100 HCC tissues and matched non-cancerous tissues were prepared and TMA was produced by Alenabio Biotech Co., Ltd (Xi'an, China). Core tissue biopsies (2 mm in diameter) were taken from individual paraffin-embedded sections and arranged in the new recipient paraffin blocks. The TMA was cut into 4 μm sections and placed on super frost charged glass microscope slides. IHC analysis was performed as described previously1,26. TMA sections were incubated with a primary monoclonal mouse anti-MAGE-A9 antibody (1:250, Abcam, England) in phosphate-buffered saline (PBS) and then incubated with horseradish peroxidase-conjugated antibody (Santa Cruz Biotechnology, Santa Cruz, CA, USA) after washing. Negative controls were included by replacement of the primary antibody with PBS.

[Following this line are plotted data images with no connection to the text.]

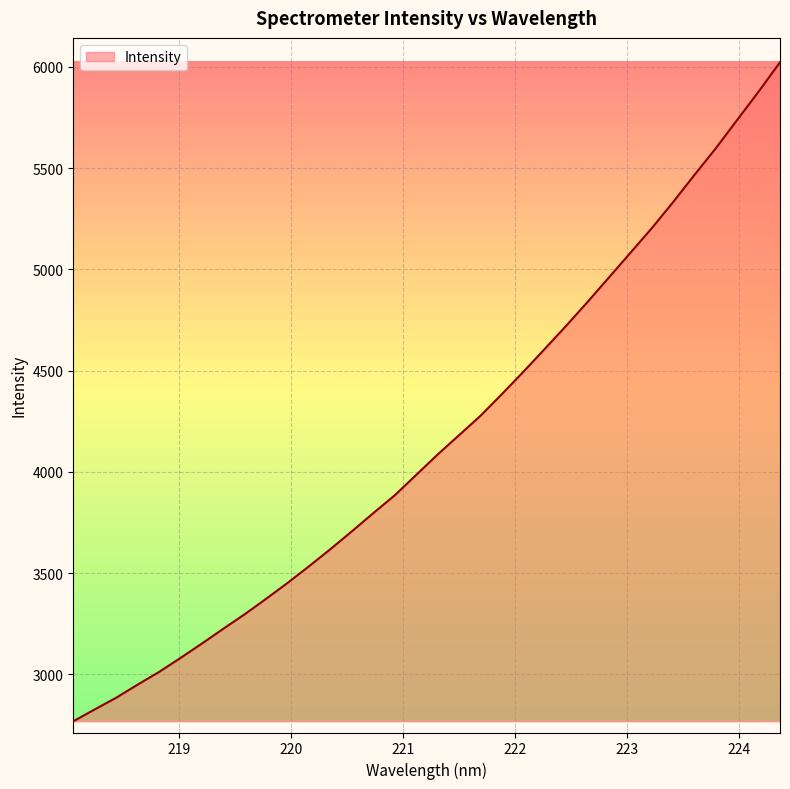

What is the smallest value displayed?

2767.6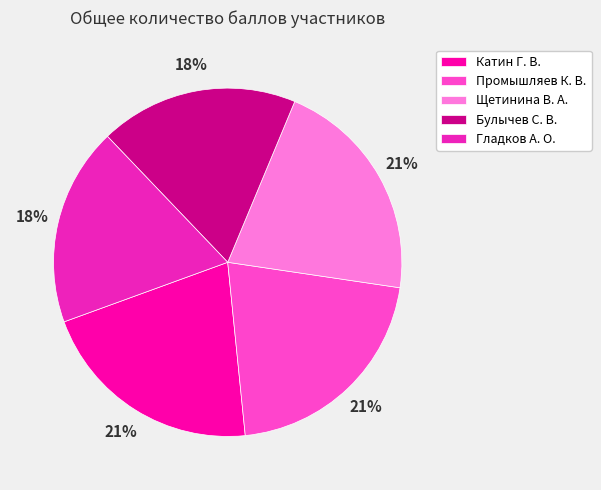

Does any single category account for the majority?

No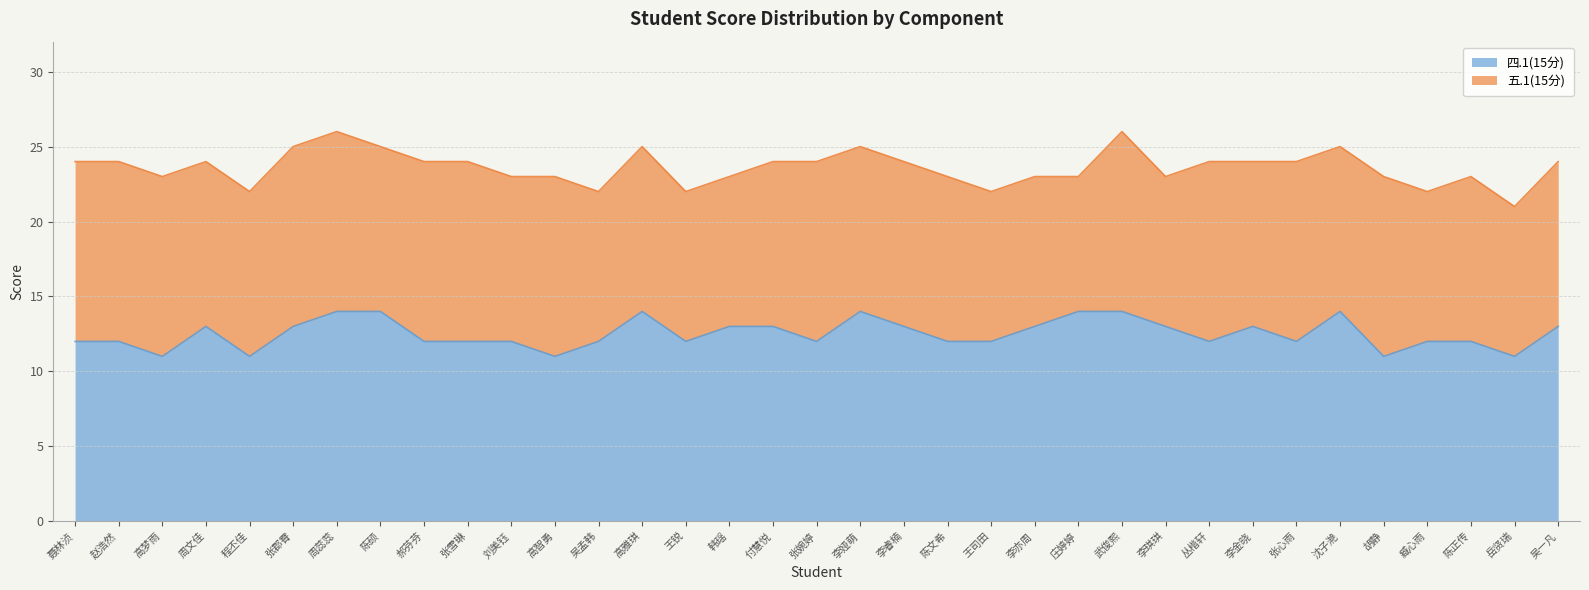

Rank the categories by value from lowest to highest.

高梦雨, 程丕佳, 高智勇, 胡静, 岳贤瑞, 聂林浈, 赵浩然, 郝芬芬, 张雪琳, 刘美钰, 吴孟韩, 王锐, 张婉婷, 陈文希, 王司田, 丛楷轩, 张心雨, 臧心雨, 陈正传, 周文佳, 张郡霄, 韩瑶, 付慧悦, 李睿楠, 李亦周, 李琪琪, 李金晓, 吴一凡, 周蕊蕊, 陈硕, 高雅琪, 李娅萌, 庄婷婷, 武俊熙, 沈子滟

MAGE-A9 immunostaining was scored by two independent pathologists according to intensity and percentage of MAGE-A9-positive cells. Staining intensity was scored as follows: 0 (negative), 1 (weakly positive), 2 (moderately positive) and 3 (strongly positive). The percentage of MAGE-A9-positive cells was also scored according to 4 categories, in which 1 was given for 0–10%, 2 for 11–50%, 3 for 51–80% and 4 for 81–100%. The product of the intensity and percentage scores gave rise to the final staining score. The degree of MAGE-A9 staining was quantified using a two-level grading system as follows: <3 indicates low or no expression while 3–9 indicates high expression. The cutoff point for the MAGE-A9 expression score that was statistically significant in terms of survival was set using the X-tile software program (The Rimm Lab at Yale University; http://www.tissuearray.org/rimmlab) as described previously28.

Statistical analysis

The MAGE-A9 mRNA expression in fresh HCC tissues compared with matched non-cancerous tissues was analyzed with the Wilcoxon signed rank nonparametric test. The significance of MAGE-A9 protein expression on clinical parameters of HCC was detected by chi-square test. Univariate and multivariate analyses were performed using Cox proportional hazards regression models to identify important factors that statistically associated with disease-free survival and overall survival status. The Kaplan-Meier method was employed to explore the associations between MAGE-A9 expression and the outcome of HCC patients. For all tests, the significance level for statistical analysis was set at p < 0.05. All the statistical analyses were conducted by using STATA Version 12.0 (Stata Corporation, College Station, TX, USA) and SPSS 16.0 (SPSS Inc, Chicago, IL).